Can You Get a Wheelchair Through Medicare?
Does Medicare cover wheelchairs? Get clear answers on eligibility, the process to obtain one, and understanding your costs.
Does Medicare cover wheelchairs? Get clear answers on eligibility, the process to obtain one, and understanding your costs.
Medicare, the federal health insurance program for individuals aged 65 or older and certain younger people with disabilities, helps beneficiaries access necessary healthcare services and equipment. The program covers a range of medical needs, including durable medical equipment (DME) like wheelchairs, under specific conditions.
Medicare Part B, which is medical insurance, covers durable medical equipment (DME), including wheelchairs. DME is defined as equipment that can withstand repeated use, serves a medical purpose, is not generally useful to someone without an illness or injury, is appropriate for home use, and is expected to last at least three years. This ensures the equipment is necessary for a beneficiary’s medical care.
Medicare covers various types of wheelchairs, such as manual wheelchairs, power-operated vehicles (scooters), or power wheelchairs, depending on medical needs. Coverage for these devices is contingent upon them being medically necessary. Medical necessity means the equipment is required to diagnose or treat an illness, injury, condition, or its symptoms, meeting accepted standards of medicine.
To qualify for Medicare coverage of a wheelchair, a beneficiary must meet specific eligibility requirements centered on medical necessity. A key requirement is a medical condition that significantly limits their ability to move around their home. This limitation means they cannot perform daily activities such as bathing, dressing, or using the bathroom, even with less supportive mobility aids like a cane or walker.
The treating physician plays a central role in establishing medical necessity. The physician must be enrolled in Medicare and conduct an in-person examination. During this visit, the doctor assesses mobility needs and determines if a wheelchair is the appropriate solution. The physician must then write a detailed prescription or order for the wheelchair, specifying the type needed and documenting the medical necessity, including the beneficiary’s medical condition, functional limitations, and why it is required for home use.
The “face-to-face” requirement ensures the physician has personally evaluated the beneficiary’s condition. For certain powered wheelchairs or scooters, this meeting should occur no more than 45 days before the order is written. The wheelchair must primarily be for use in the beneficiary’s home, though it can also be used outside. If the beneficiary resides in a long-term care facility not providing primarily skilled care or rehabilitation, that facility can be considered their home for coverage.
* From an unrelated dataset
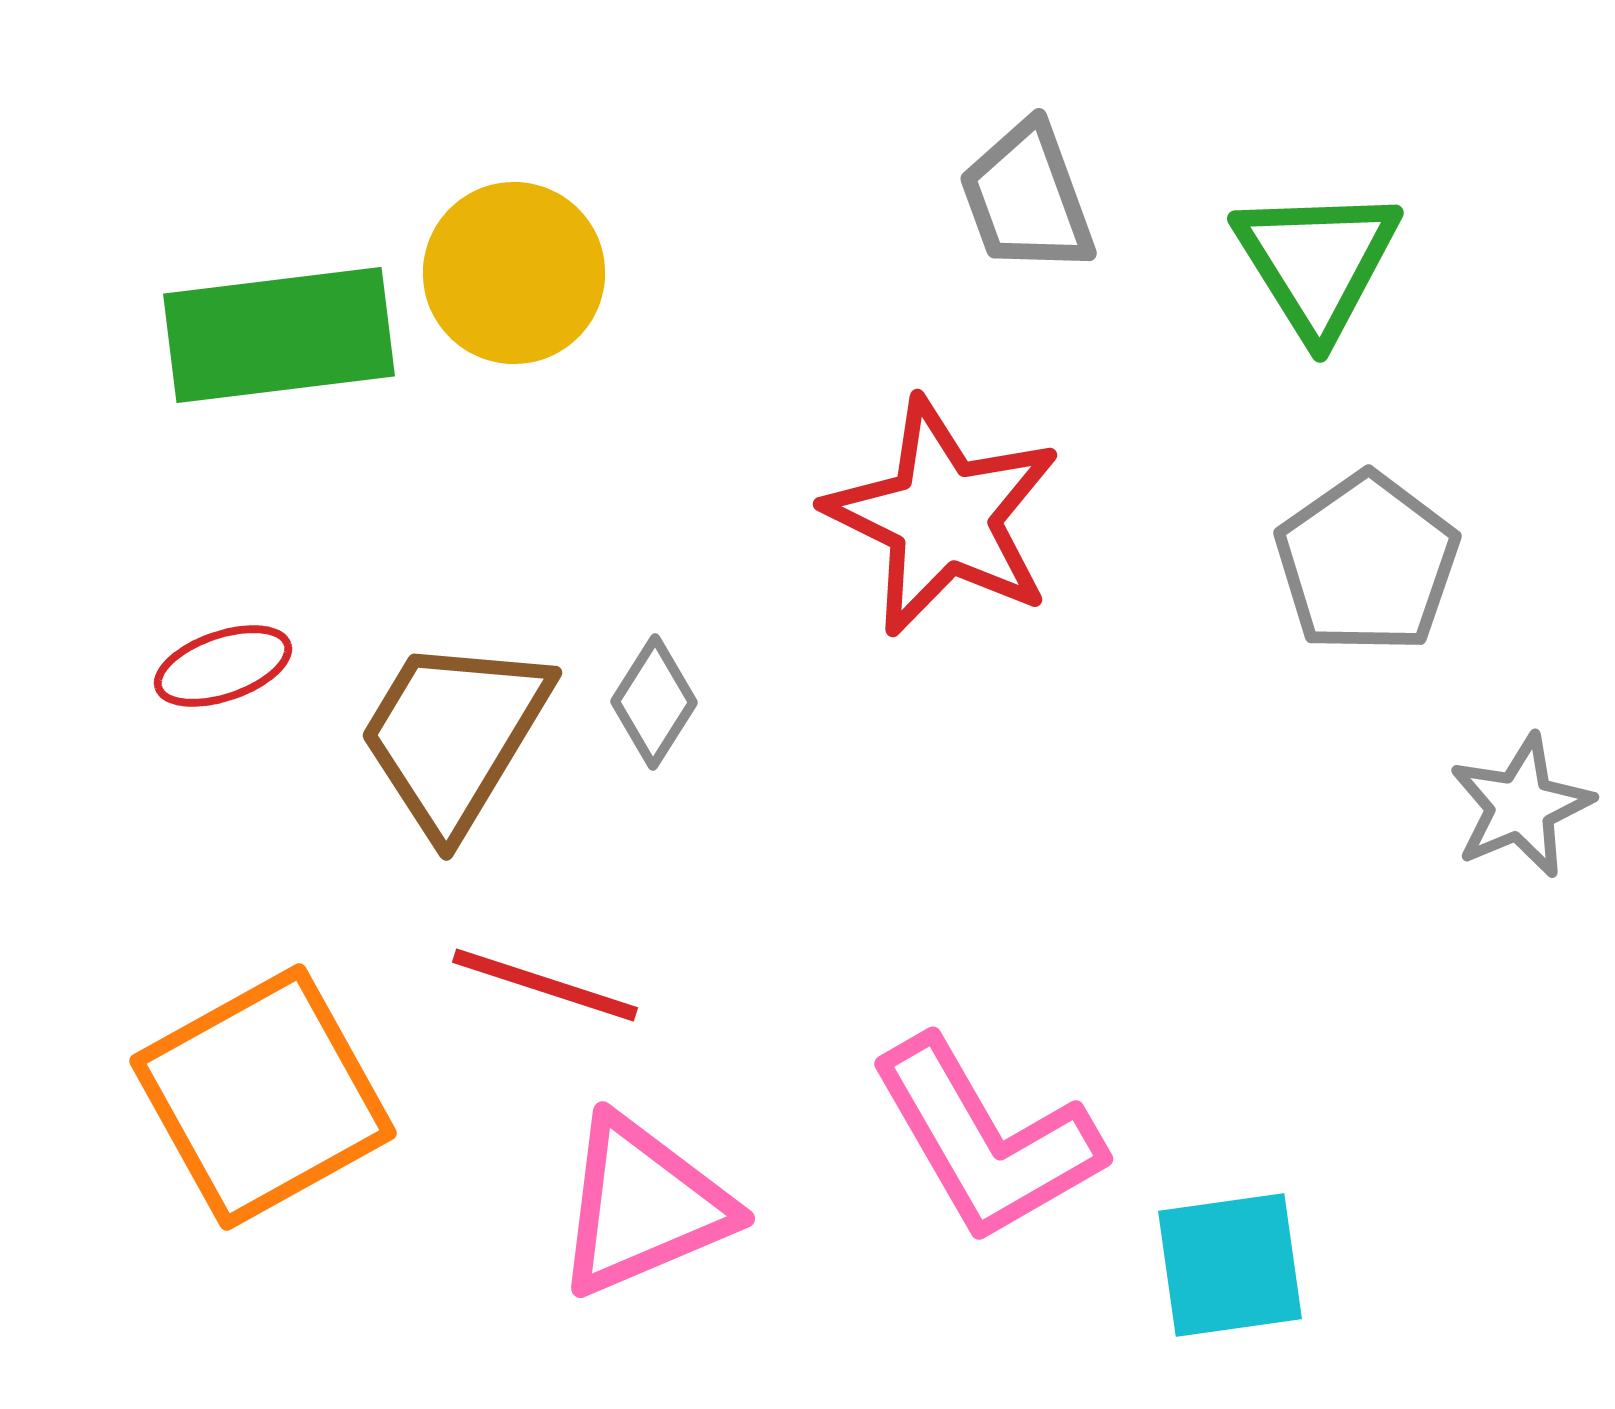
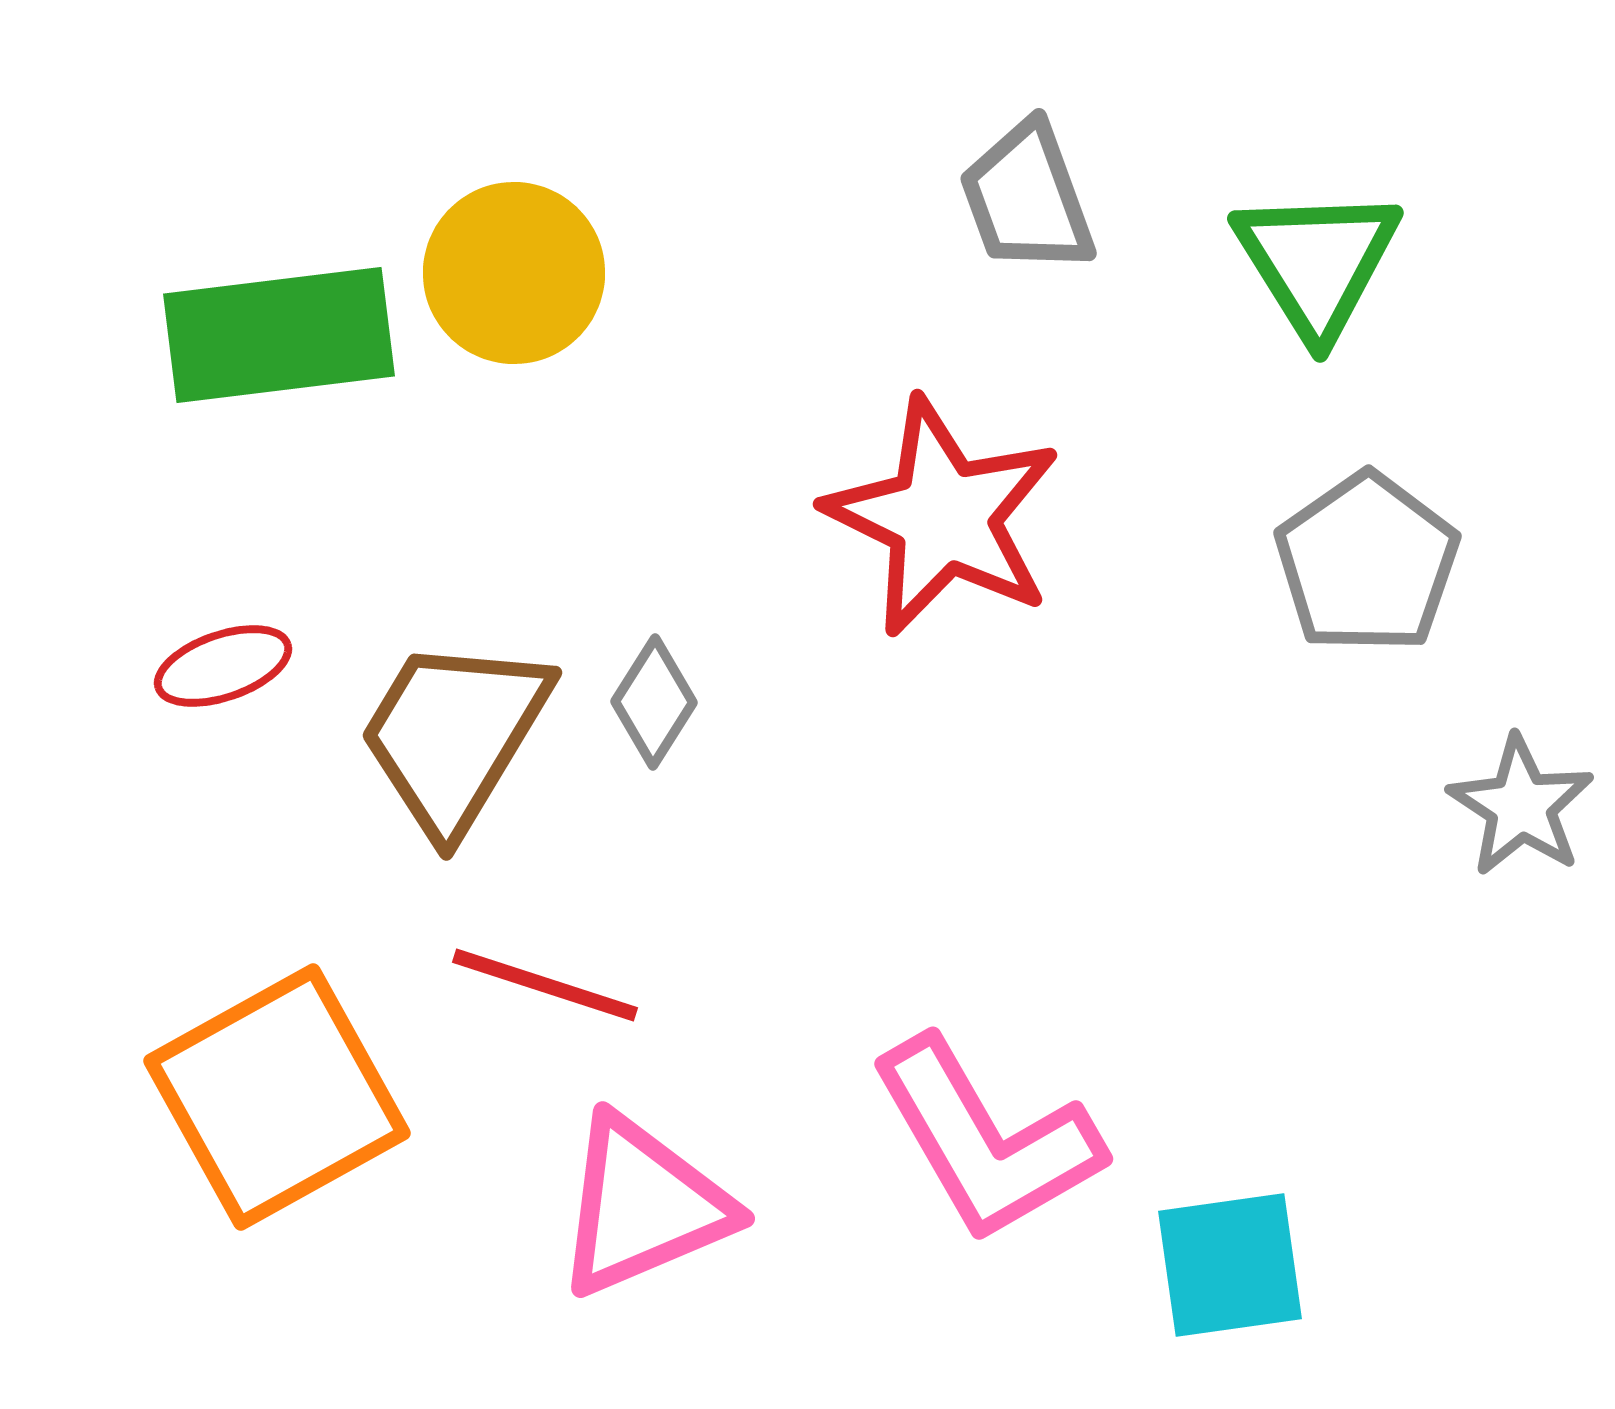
gray star: rotated 16 degrees counterclockwise
orange square: moved 14 px right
Once a physician determines medical necessity and provides a prescription, the next step involves working with a Medicare-approved durable medical equipment (DME) supplier. Find a supplier enrolled in Medicare to ensure coverage. Beneficiaries can locate such suppliers through the Medicare.gov website or by contacting Medicare directly.
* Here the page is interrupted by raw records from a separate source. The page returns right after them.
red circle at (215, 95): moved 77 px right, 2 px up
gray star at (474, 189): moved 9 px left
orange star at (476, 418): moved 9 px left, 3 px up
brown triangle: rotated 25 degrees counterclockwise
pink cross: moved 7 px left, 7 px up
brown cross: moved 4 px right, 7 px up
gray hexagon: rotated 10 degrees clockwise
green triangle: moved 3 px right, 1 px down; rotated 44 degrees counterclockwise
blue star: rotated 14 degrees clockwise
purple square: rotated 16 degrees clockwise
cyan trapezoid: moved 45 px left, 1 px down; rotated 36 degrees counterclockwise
The chosen supplier receives the doctor’s order and verifies coverage with Medicare. The supplier handles necessary paperwork, submitting the claim to Medicare on behalf of the beneficiary. For certain power wheelchairs or scooters, Medicare may require prior authorization. This means the DME supplier will work with the treating provider to submit a request and supporting documents to Medicare for approval before the equipment is provided.
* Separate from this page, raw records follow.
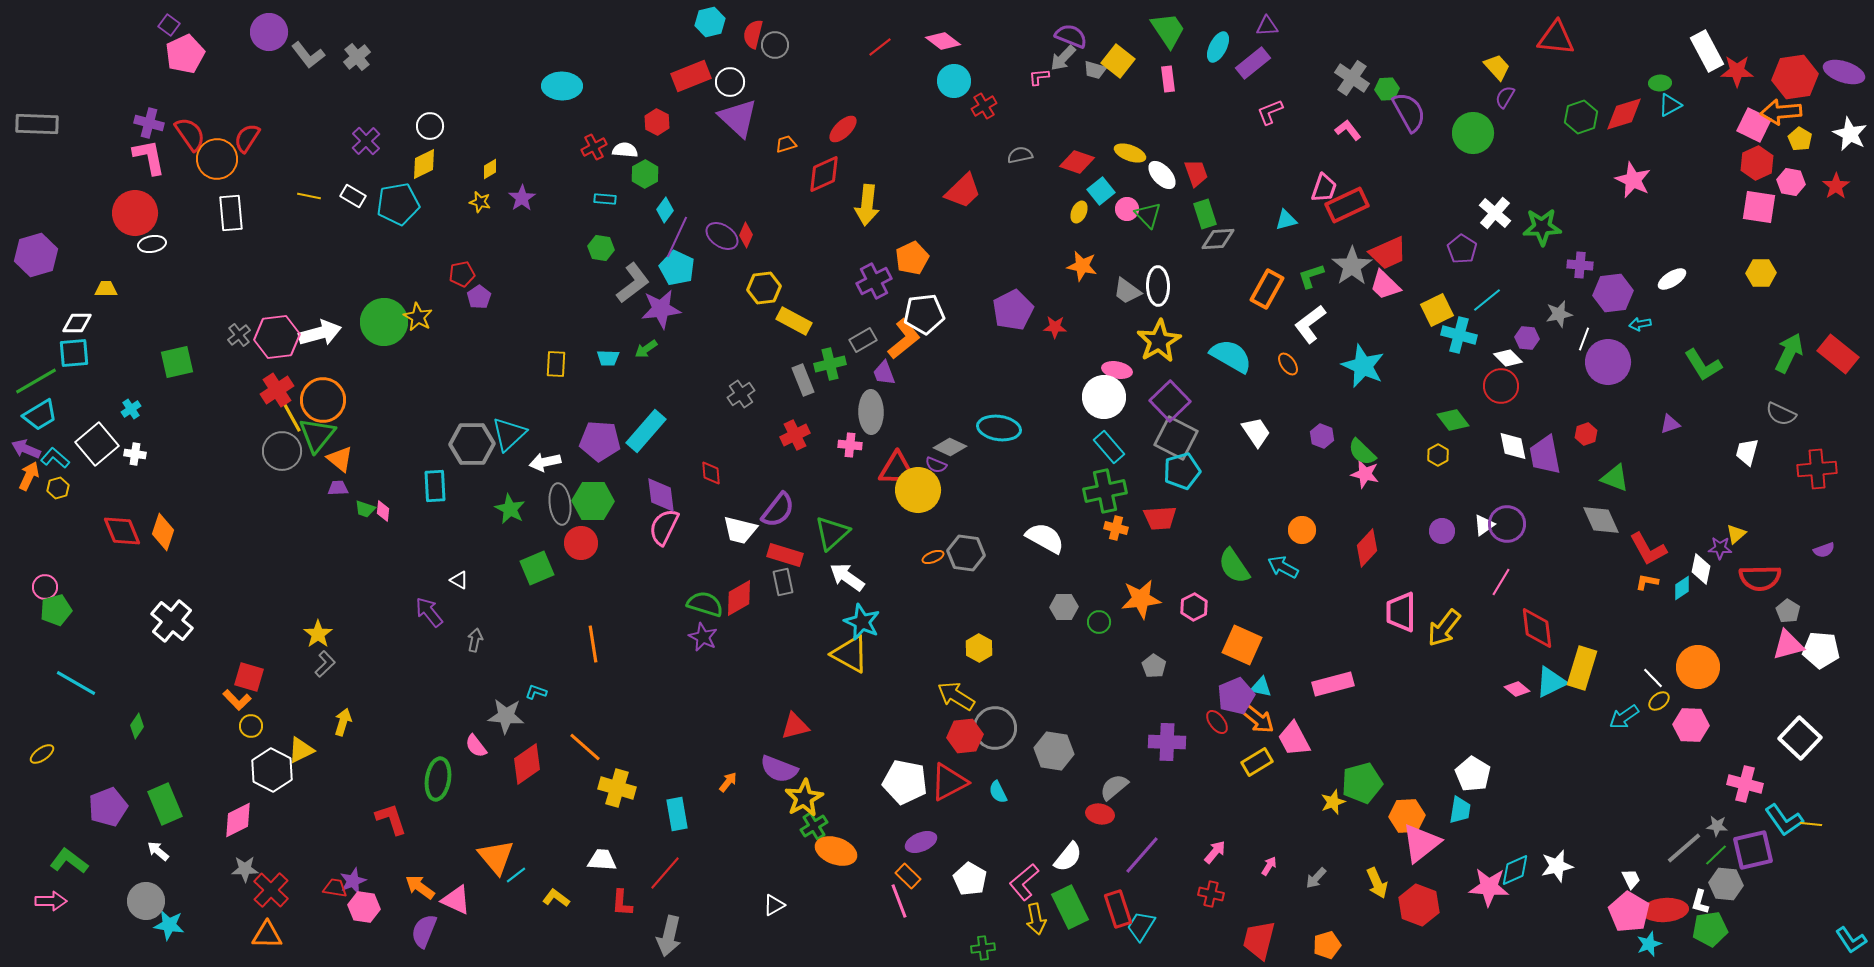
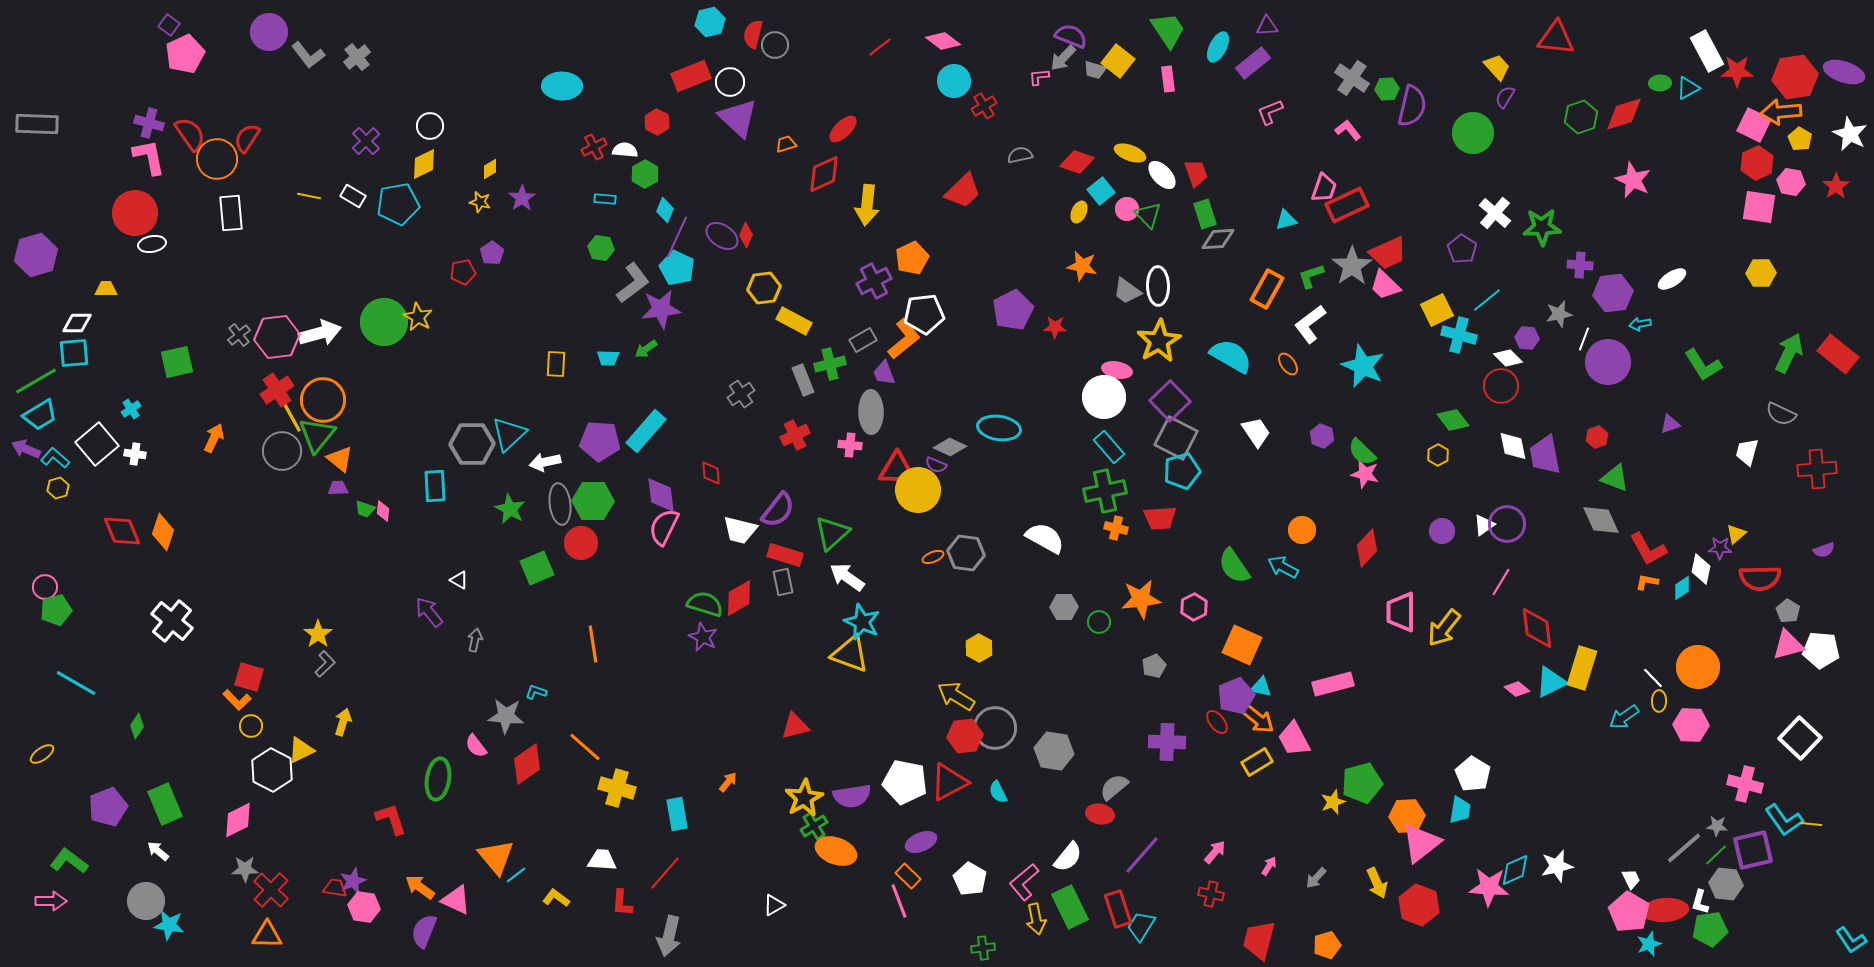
cyan triangle at (1670, 105): moved 18 px right, 17 px up
purple semicircle at (1409, 112): moved 3 px right, 6 px up; rotated 42 degrees clockwise
cyan diamond at (665, 210): rotated 15 degrees counterclockwise
red pentagon at (462, 274): moved 1 px right, 2 px up
purple pentagon at (479, 297): moved 13 px right, 44 px up
red hexagon at (1586, 434): moved 11 px right, 3 px down
orange arrow at (29, 476): moved 185 px right, 38 px up
yellow triangle at (850, 654): rotated 9 degrees counterclockwise
gray pentagon at (1154, 666): rotated 15 degrees clockwise
yellow ellipse at (1659, 701): rotated 50 degrees counterclockwise
purple semicircle at (779, 769): moved 73 px right, 27 px down; rotated 30 degrees counterclockwise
Upon approval, the supplier arranges for the delivery and setup of the wheelchair. They provide instruction on its proper use and any necessary adjustments. Medicare may cover wheelchairs through either a rental or purchase arrangement, depending on the equipment type and Medicare guidelines. Manual wheelchairs may be rented initially with a purchase option, while some power wheelchairs require a 13-month rental period before the beneficiary owns the equipment.
When obtaining a wheelchair through Medicare Part B, beneficiaries have financial responsibilities. After meeting the annual Medicare Part B deductible ($257 in 2025), beneficiaries are responsible for a 20% coinsurance of the Medicare-approved amount. Medicare covers the remaining 80% of the approved cost. For example, if a wheelchair’s Medicare-approved cost is $2,000, Medicare pays $1,600, and the beneficiary pays $400 after meeting their deductible.
Many beneficiaries utilize Medigap policies (Medicare Supplement Insurance) or other secondary insurance plans to help cover out-of-pocket costs, including the Part B deductible and coinsurance. These supplemental plans can reduce the financial burden associated with DME. Confirm that the supplier accepts Medicare assignment, meaning they agree to accept the Medicare-approved amount as full payment and will not bill the beneficiary for more than the deductible and coinsurance.
Medicare also covers necessary repairs and maintenance to keep durable medical equipment, including wheelchairs, in good working order. This ensures the equipment remains functional. If a wheelchair becomes irreparable or a different type of mobility device is medically necessary due to a change in condition, Medicare may cover its replacement.